I have no issues like that at 1.9 and above versions. Partially correct - I can restart current MQTT service and all still works fine, I can restart windows MQTT service and all works fine, but when I restart machine(Android) with HA and MQTT services then I have this issue.

proddy commented 3 years ago

then I think its an issue with you MQTT broker running on your android box. I'll close this and re-open if others are experiencing issues.

stravinci commented 3 years ago

Hi, sorry for delayed response. Of course I can add reset EMS after reset HA, but this will be workaround in my opinion. I tried to find issue in your code and I think I found it.

With my little knowledge of C++ I tried to develop fix. I attach patch with my work. With this patch boiler data come back after restart my Android machine, in thermostat entities issue still exist, but I don't analyze it because this code is not ready to implement and I think that you can implement it faster than me.

Basically this patch contains reset mqtt_haconfig private property in each device class after disconnect from MQTT.
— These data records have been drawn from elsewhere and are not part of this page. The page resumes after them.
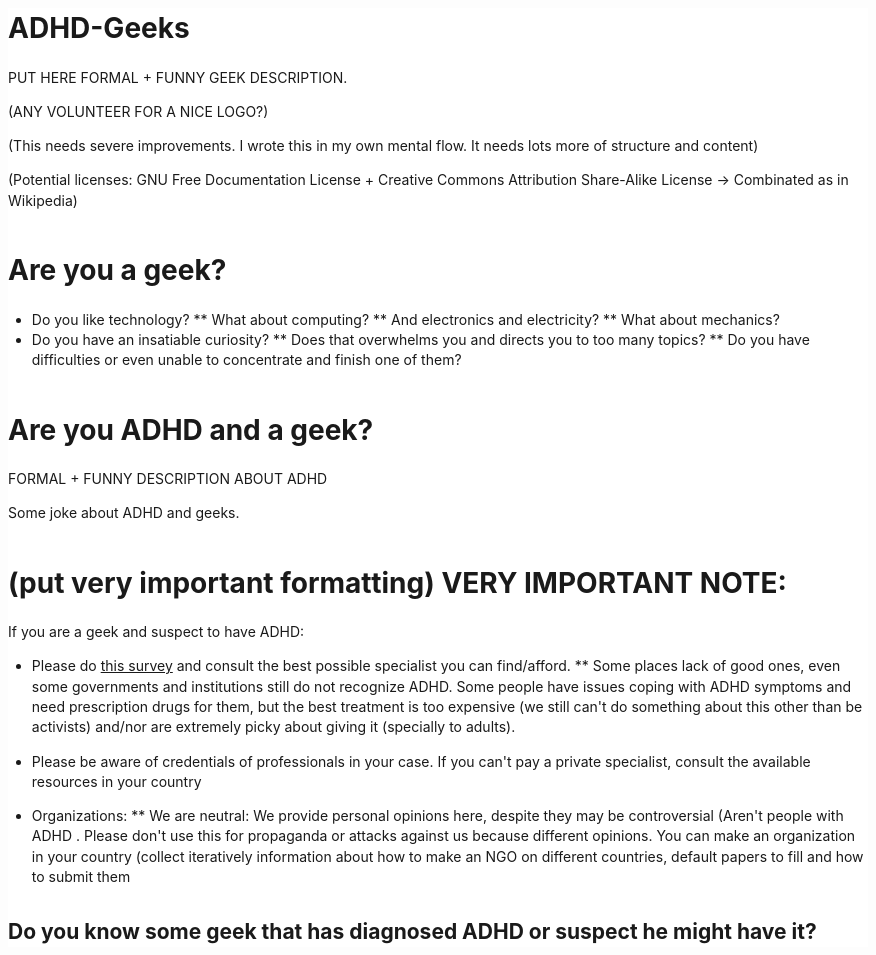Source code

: # ADHD-Geeks

PUT HERE FORMAL + FUNNY GEEK DESCRIPTION.

(ANY VOLUNTEER FOR A NICE LOGO?)

(This needs severe improvements. I wrote this in my own mental flow. It needs lots more of structure and content)

(Potential licenses: GNU Free Documentation License + Creative Commons Attribution Share-Alike License -> Combinated as in Wikipedia)





# Are you a geek?

* Do you like technology?
** What about computing?
** And electronics and electricity?
** What about mechanics?
* Do you have an insatiable curiosity?
** Does that overwhelms you and directs you to too many topics?
** Do you have difficulties or even unable to concentrate and finish one of them?
# Are you ADHD and a geek?

FORMAL + FUNNY DESCRIPTION ABOUT ADHD

Some joke about ADHD and geeks.

# (put very important formatting) VERY IMPORTANT NOTE:

If you are a geek and suspect to have ADHD:
* Please do [this survey]() and consult the best possible specialist you can find/afford.
** Some places lack of good ones, even some governments and institutions still do not recognize ADHD. Some people have issues coping with ADHD symptoms and need prescription drugs for them, but the best treatment is too expensive (we still can't do something about this other than be activists) and/nor are extremely picky about giving it (specially to adults).

* Please be aware of credentials of professionals in your case. If you can't pay a private specialist, consult the available resources in your country

* Organizations:
** We are neutral: We provide personal opinions here, despite they may be controversial (Aren't people with ADHD . Please don't use this for propaganda or attacks against us because different opinions. You can make an organization in your country (collect iteratively information about how to make an NGO on different countries, default papers to fill and how to submit them


## Do you know some geek that has diagnosed ADHD or suspect he might have it?
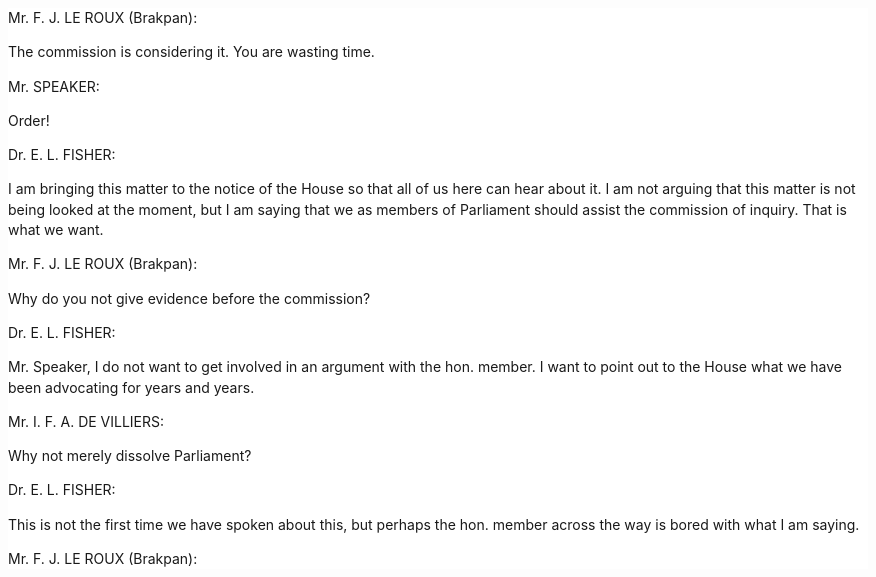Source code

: </speech>

<speech by="#le_roux">

<from>Mr. <person refersTo="hansard_za">F. J. LE ROUX (Brakpan)</person>:</from>

<p>The commission is considering it. You are wasting time.</p>

</speech>

<speech by="#speaker">

<from>Mr. <person refersTo="hansard_za">SPEAKER</person>:</from>

<p>Order!</p>

</speech>

<speech by="#fisher">

<from>Dr. <person refersTo="hansard_za">E. L. FISHER</person>:</from>

<p>I am bringing this matter to the notice of the House so that all of us here can hear about it. I am not arguing that this matter is not being looked at the moment, but I am saying that we as members of Parliament should assist the commission of inquiry. That is what we want.</p>

</speech>

<speech by="#le_roux">

<from>Mr. <person refersTo="hansard_za">F. J. LE ROUX (Brakpan)</person>:</from>

<p>Why do you not give evidence before the commission&#x003F;</p>

</speech>

<speech by="#fisher">

<from>Dr. <person refersTo="hansard_za">E. L. FISHER</person>:</from>

<p>Mr. Speaker, I do not want to get involved in an argument with the hon. member. I want to point out to the House what we have been advocating for years and years.</p>

</speech>

<speech by="#de_villiers">

<from>Mr. <person refersTo="hansard_za">I. F. A. DE VILLIERS</person>:</from>

<p>Why not merely dissolve Parliament&#x003F;</p>

</speech>

<speech by="#fisher">

<from>Dr. <person refersTo="hansard_za">E. L. FISHER</person>:</from>

<p>This is not the first time we have spoken about this, but perhaps the hon. member across the way is bored with what I am saying.</p>

</speech>

<speech by="#le_roux">

<from>Mr. <person refersTo="hansard_za">F. J. LE ROUX (Brakpan)</person>:</from>
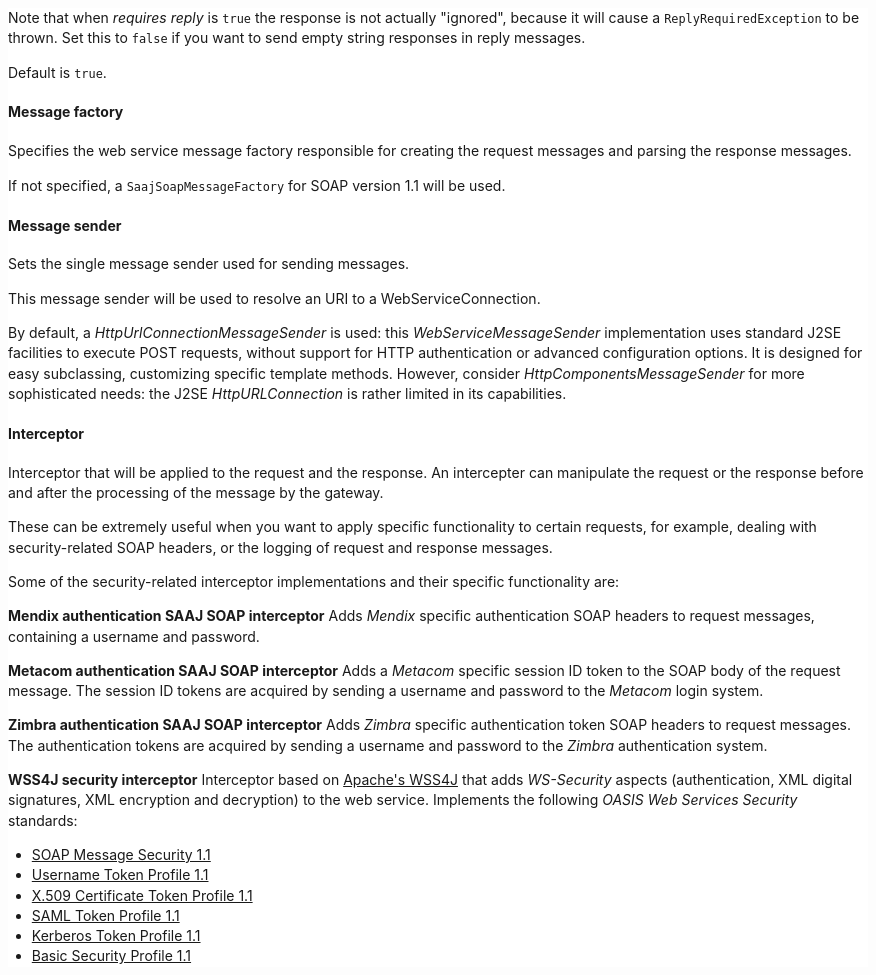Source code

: Note that when <i>requires reply</i> is <code>true</code> the response is not actually "ignored", because it will cause a <code>ReplyRequiredException</code> to be thrown. Set this to <code>false</code> if you want to send empty string responses in reply messages.

Default is <code>true</code>.

#### Message factory
Specifies the web service message factory responsible for creating the request messages and parsing the response messages.

If not specified, a <code>SaajSoapMessageFactory</code> for SOAP version 1.1 will be used.

#### Message sender
Sets the single message sender used for sending messages. 

This message sender will be used to resolve an URI to a WebServiceConnection.

By default, a <i>HttpUrlConnectionMessageSender</i> is used: this <i>WebServiceMessageSender</i> implementation uses standard J2SE facilities to execute POST requests, without support for HTTP authentication or advanced configuration options. It is designed for easy subclassing, customizing specific template methods. However, consider <i>HttpComponentsMessageSender</i> for more sophisticated needs: the J2SE <i>HttpURLConnection</i> is rather limited in its capabilities.

#### Interceptor
Interceptor that will be applied to the request and the response. An intercepter can manipulate the request or the response before and after the processing of the message by the gateway.

These can be extremely useful when you want to apply specific functionality to certain requests, for example, dealing with security-related SOAP headers, or the logging of request and response messages.

Some of the security-related interceptor implementations and their specific functionality are:

<b>Mendix authentication SAAJ SOAP interceptor</b>
Adds <i>Mendix</i> specific authentication SOAP headers to request messages, containing a username and password.

<b>Metacom authentication SAAJ SOAP interceptor</b>
Adds a <i>Metacom</i> specific session ID token to the SOAP body of the request message. The session ID tokens are acquired by sending a username and password to the <i>Metacom</i> login system.

<b>Zimbra authentication SAAJ SOAP interceptor</b>
Adds <i>Zimbra</i> specific authentication token SOAP headers to request messages. The authentication tokens are acquired by sending a username and password to the <i>Zimbra</i> authentication system.

<b>WSS4J security interceptor</b>
Interceptor based on <a href="http://ws.apache.org/wss4j/" target="_blank">Apache's WSS4J</a> that adds <i>WS-Security</i> aspects (authentication, XML digital signatures, XML encryption and decryption) to the web service. Implements the following <i>OASIS Web Services Security</i> standards:
- <a href="http://docs.oasis-open.org/wss/v1.1/wss-v1.1-spec-os-SOAPMessageSecurity.pdf" target="_blank">SOAP Message Security 1.1</a>
- <a href="http://docs.oasis-open.org/wss/v1.1/wss-v1.1-spec-os-UsernameTokenProfile.pdf" target="_blank">Username Token Profile 1.1</a>
- <a href="http://docs.oasis-open.org/wss/v1.1/wss-v1.1-spec-os-x509TokenProfile.pdf" target="_blank">X.509 Certificate Token Profile 1.1</a>
- <a href="http://docs.oasis-open.org/wss/v1.1/wss-v1.1-spec-os-SAMLTokenProfile.pdf" target="_blank">SAML Token Profile 1.1</a>
- <a href="http://docs.oasis-open.org/wss/v1.1/wss-v1.1-spec-os-KerberosTokenProfile.pdf" target="_blank">Kerberos Token Profile 1.1</a>
- <a href="http://www.ws-i.org/Profiles/BasicSecurityProfile-1.1.html" target="_blank">Basic Security Profile 1.1</a>
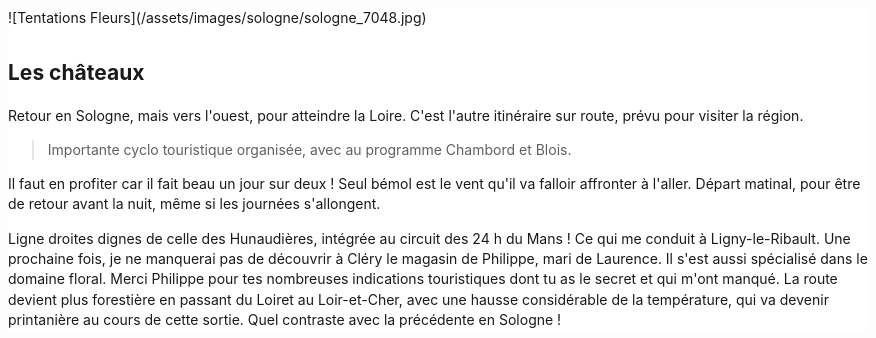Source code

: <iframe src="https://www.strava.com/activities/1439716957/embed/55e9f661f1441fc2904046c43337a69ac2b4ce84" width="590" height="405" frameborder="0" scrolling="no"></iframe>
![Tentations Fleurs](/assets/images/sologne/sologne_7048.jpg)

## Les châteaux
Retour en Sologne, mais vers l'ouest, pour atteindre la Loire.
C'est l'autre itinéraire sur route, prévu pour visiter la région.

> Importante cyclo touristique organisée, avec au programme Chambord et Blois.

Il faut en profiter car il fait beau un jour sur deux !
Seul bémol est le vent qu'il va falloir affronter à l'aller.
Départ matinal, pour être de retour avant la nuit, même si les journées s'allongent.

Ligne droites dignes de celle des Hunaudières, intégrée au circuit des 24 h du Mans !
Ce qui me conduit à Ligny-le-Ribault.
Une prochaine fois, je ne manquerai pas de découvrir à Cléry le magasin de Philippe, mari de Laurence.
Il s'est aussi spécialisé dans le domaine floral.
Merci Philippe pour tes nombreuses indications touristiques dont tu as le secret et qui m'ont manqué.
La route devient plus forestière en passant du Loiret au Loir-et-Cher, avec une hausse considérable de la température, qui va devenir printanière au cours de cette sortie.
Quel contraste avec la précédente en Sologne !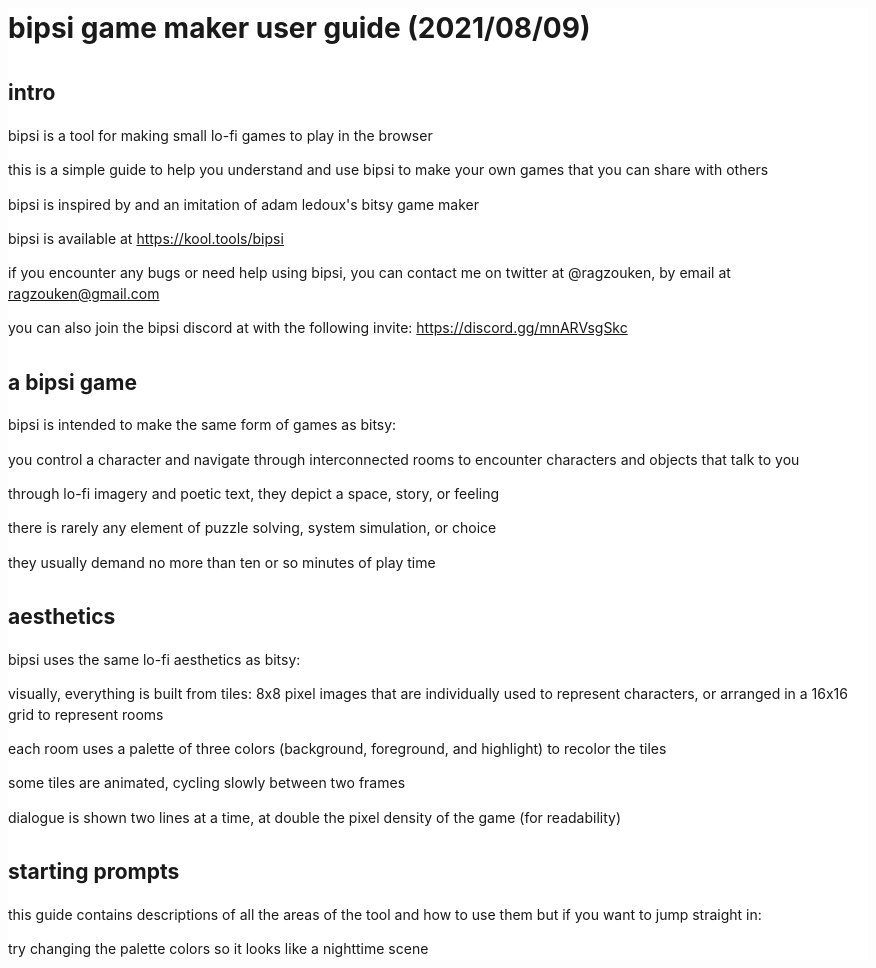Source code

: # bipsi game maker user guide (2021/08/09)

## intro

bipsi is a tool for making small lo-fi games to play in the browser

this is a simple guide to help you understand and use bipsi to make your own
games that you can share with others

bipsi is inspired by and an imitation of adam ledoux's bitsy game maker

bipsi is available at https://kool.tools/bipsi

if you encounter any bugs or need help using bipsi, you can contact me on
twitter at @ragzouken, by email at  ragzouken@gmail.com 

you can also join the bipsi discord at with the following invite:
https://discord.gg/mnARVsgSkc

## a bipsi game

bipsi is intended to make the same form of games as bitsy:

you control a character and navigate through interconnected rooms to encounter
characters and objects that talk to you

through lo-fi imagery and poetic text, they depict a space, story, or feeling 

there is rarely any element of puzzle solving, system simulation, or choice

they usually demand no more than ten or so minutes of play time

## aesthetics

bipsi uses the same lo-fi aesthetics as bitsy:

visually, everything is built from tiles:
8x8 pixel images that are individually used to represent characters, or
arranged in a 16x16 grid to represent rooms

each room uses a palette of three colors  (background, foreground, and
highlight) to recolor the tiles

some tiles are animated, cycling slowly between two frames

dialogue is shown two lines at a time, at double the pixel density of the game
(for readability)

## starting prompts

this guide contains descriptions of all the areas of the tool and how to use
them but if you want to jump straight in:

try changing the palette colors so it looks like a nighttime scene
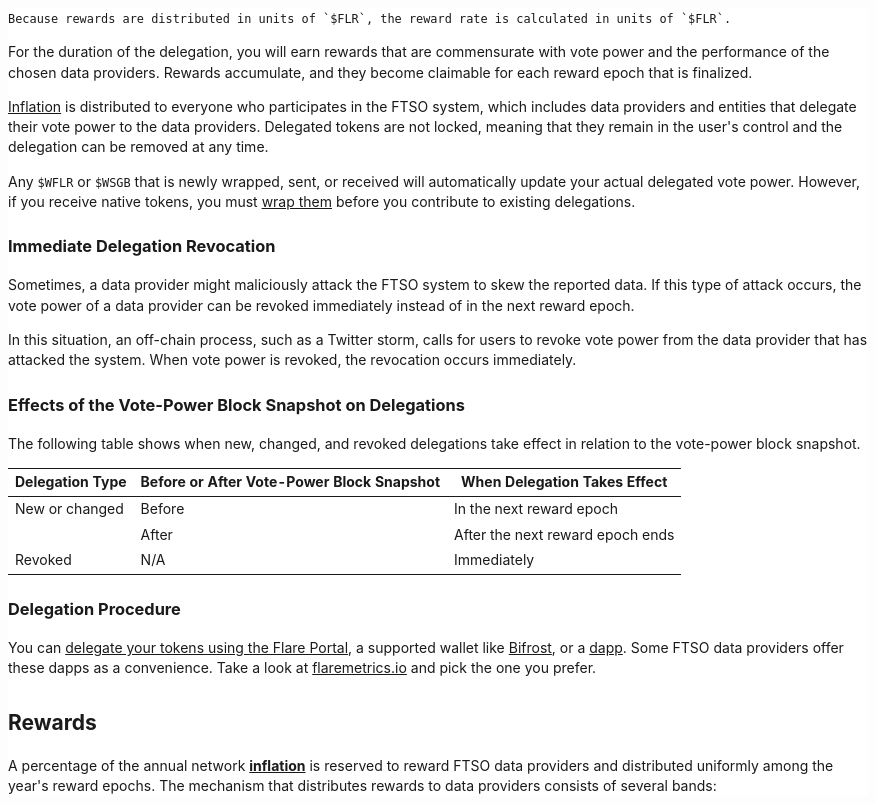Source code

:     Because rewards are distributed in units of `$FLR`, the reward rate is calculated in units of `$FLR`.

For the duration of the delegation, you will earn rewards that are commensurate with vote power and the performance of the chosen data providers.
Rewards accumulate, and they become claimable for each reward epoch that is finalized.

[Inflation](glossary.md#inflation) is distributed to everyone who participates in the FTSO system, which includes data providers and entities that delegate their vote power to the data providers.
Delegated tokens are not locked, meaning that they remain in the user's control and the delegation can be removed at any time.

Any `$WFLR` or `$WSGB` that is newly wrapped, sent, or received will automatically update your actual delegated vote power.
However, if you receive native tokens, you must [wrap them](../../user/wrapping-tokens.md) before you contribute to existing delegations.

### Immediate Delegation Revocation

Sometimes, a data provider might maliciously attack the FTSO system to skew the reported data.
If this type of attack occurs, the vote power of a data provider can be revoked immediately instead of in the next reward epoch.

In this situation, an off-chain process, such as a Twitter storm, calls for users to revoke vote power from the data provider that has attacked the system.
When vote power is revoked, the revocation occurs immediately.

### Effects of the Vote-Power Block Snapshot on Delegations

The following table shows when new, changed, and revoked delegations take effect in relation to the vote-power block snapshot.

| Delegation Type | Before or After Vote-Power Block Snapshot | When Delegation Takes Effect     |
| --------------- | ----------------------------------------- | -------------------------------- |
| New or changed  | Before                                    | In the next reward epoch         |
|                 | After                                     | After the next reward epoch ends |
| Revoked         | N/A                                       | Immediately                      |

### Delegation Procedure

You can [delegate your tokens using the Flare Portal](../../user/delegation/managing-delegations.md), a supported wallet like [Bifrost](../../user/wallets/bifrost-wallet.md), or a [dapp](glossary.md#dapp).
Some FTSO data providers offer these dapps as a convenience.
Take a look at [flaremetrics.io](https://flaremetrics.io/) and pick the one you prefer.

## Rewards

A percentage of the annual network **[inflation](glossary.md#inflation)** is reserved to reward FTSO data providers and distributed uniformly among the year's reward epochs.
The mechanism that distributes rewards to data providers consists of several bands:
0001-draft-with-working-boiler-but-not-working-thermostat.zip

proddy commented 3 years ago

if I understand correctly, your proposed solution is to re-publish all the HA topics when the MQTT broker connection is made? So if the broker is restarted, EMS-ESP will get a TCP Disconnected error and re-connect.

The thing is, all these MQTT messages to HA have the 'retained' flag set so this shouldn't be necessary ?

stravinci commented 3 years ago

I'm not sure what exactly do 'retain' flag during/after restart MQTT broker. But here is screen from MQTT explorer before restart broker: image

And after restart broker, not all messages has RETAINED flag, in homeassistant topic no one has that flag - maybe here is an issue? image

proddy commented 3 years ago

it looks ok to me. After the broker restart all the homeassistant/* topics are still there. This is because they are 'retained' messages.

I'm not sure what is not working?

stravinci commented 3 years ago

There shouldn't exist topics under homeassistant?

stravinci commented 3 years ago

Hi, at version v2.1.1b1 after restart EMS ESP device entities does not come back. After execute command "publish ha" EMS has restart...

proddy commented 3 years ago

ok, we need to figure out what is going on again. The publish ha indeed breaks and causes a restart. I'll fix that

stravinci commented 3 years ago

I got error after update tov2.1.1b1: image

proddy commented 3 years ago

I'll look into. lots of things not working as well as I want with the HA integration.

proddy commented 3 years ago

Michael made some improvements to loading the HA MQTT messages which should address this issue. It's in the latest dev build 2.1.1b2

stravinci commented 3 years ago

Yes, errors not come back, thanks! Issue with reboot HA+MQTT platform still exist.

proddy commented 3 years ago

I'm closing this. I can't reproduce or understand what is happening on your system. From the screenshots everything looks fine. It may be an MQTT or HA config problem. If others experience similar problems we'll reopen and take a closer look.